Syria: Safety of wounded and medical workers must be prioritised

© MSF

Paris/Brussels, 15 May 2012 

  • Wounded people and medical workers are still being targeted and threatened, the international medical humanitarian organisation Médecins Sans Frontières (MSF) said today, following visits to parts of Syria.
  • MSF insists that all parties to the conflict must fully respect the physical integrity of wounded people, doctors and healthcare facilities. 
  • MSF calls for increased political and diplomatic efforts to ensure the safety of patients and medical workers, without the use of force.

    For several months, MSF has been seeking official authorisation to work with medical personnel in the Syrian governorates most affected by violence.
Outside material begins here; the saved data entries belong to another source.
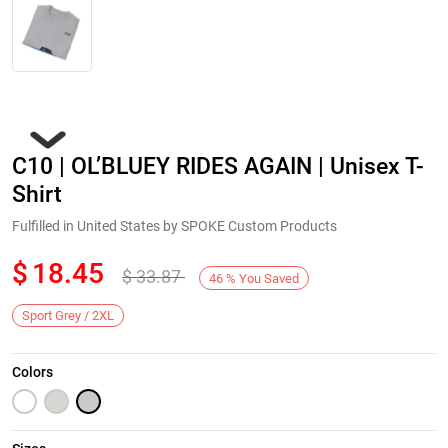
C10 | OL’BLUEY RIDES AGAIN | Unisex T-
Shirt
Fulfilled in United States by SPOKE Custom Products
$
18.45
$
33.87
Next
46
%
You Saved
Sport Grey / 2XL
Colors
To date, none of our efforts, either undertaken directly with Syrian authorities or via intermediaries, have succeeded.

    Nonetheless, after reaching Homs, MSF has managed to enter Idlib governorate, where medical teams found patients and doctors at risk of attack and arrest.

    "Being caught with patients is like being caught with a weapon," said an orthopaedic surgeon whom MSF met in a village in Idlib governorate. “The atmosphere in most medical facilities is extremely tense; healthcare workers send wounded patients home and provide only first aid so that facilities can be evacuated quickly in the event of a military operation.”
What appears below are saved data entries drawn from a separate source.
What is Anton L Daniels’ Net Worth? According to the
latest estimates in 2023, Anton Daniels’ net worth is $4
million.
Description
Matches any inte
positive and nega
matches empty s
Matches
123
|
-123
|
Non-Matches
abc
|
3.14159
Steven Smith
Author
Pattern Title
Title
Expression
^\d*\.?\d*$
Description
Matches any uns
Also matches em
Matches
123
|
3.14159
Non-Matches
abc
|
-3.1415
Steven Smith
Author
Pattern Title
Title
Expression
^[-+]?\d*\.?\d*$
    "A number of Syrian colleagues are reported to be missing," said Marie-Noëlle Rodrigue, MSF’s director of operations in Paris. "The authorities and all parties to the conflict must ensure that medical workers can operate without fear of retribution and that wounded people can safely seek and receive immediate lifesaving care, without resorting to inadequate improvised clinics for fear of arrest, or worse.”

    While MSF has only a partial view of the medical situation inside Syria due to the lack of authorisation to work in the country, the information obtained by MSF in Idlib is consistent with what staff witnessed in Homs: “We saw militarised healthcare facilities, meaning that access to medical care depends on which side you belong to,” said Brice de le Vigne, MSF’s director of operations in Brussels. “Health facilities are being targeted, thus endangering patients and preventing healthcare workers from doing their jobs. Health facilities and pharmacies have been looted and destroyed.”
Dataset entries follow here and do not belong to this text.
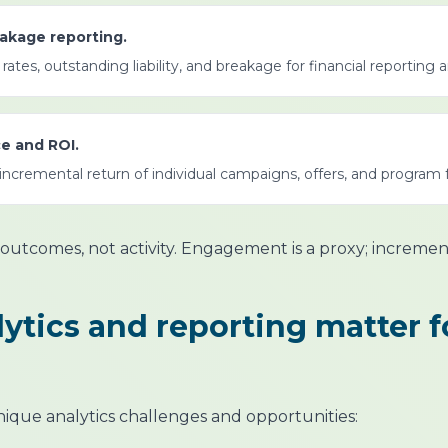
reakage reporting.
ates, outstanding liability, and breakage for financial reporting 
e and ROI.
ncremental return of individual campaigns, offers, and program 
outcomes, not activity. Engagement is a proxy; increme
ytics and reporting matter f
nique analytics challenges and opportunities:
    During its short time in the Idlib area, the MSF team was able to perform some emergency medical work.

    "In one public hospital we worked as hard as we could for three days straight," recounted an MSF surgeon. “We operated on 15 wounded people and then had to pack everything up in 10 minutes after being notified of an imminent attack. Elsewhere in the Idlib region, an operating room was closed because it was simply too dangerous to perform surgery on wounded patients,” he said. “Or doctors were threatened, and they discouraged us from setting up a medical facility because the situation was so risky.” He also said that another hospital had been destroyed.

    “You can see medical equipment and supplies,” the surgeon recounted. “Sometimes the resources and the infrastructure are there, but the fear and the risks of capture are so great that doctors hesitate to treat patients.”

    Still without official authorisation to operate inside Syria, MSF continues to support networks of Syrian doctors in Homs, Derah, Hama, Damascus and Idlib, delivering supplies and medicines from neighbouring countries. MSF also treats people who were wounded or tortured in Syria at a surgical hospital in Amman, Jordan. Additionally, MSF is providing primary healthcare and psychological support to Syrian refugees in Lebanon.

    MSF reiterates its call for authorisation to work inside Syria. The organisation stands ready to mobilise its medical and surgical teams, and is determined to operate independently, providing care to anyone requiring it. 

    Despite the lack of effective ceasefire or sustainable political solution, all parties to the conflict must fully respect the physical integrity of wounded persons, doctors, and healthcare facilities, MSF said. MSF calls for increased political and diplomatic efforts to ensure the safety of patients and medical workers, without the use of force.

    MSF first reported in early February on the abuse of health facilities and the targeting of patients and medical workers.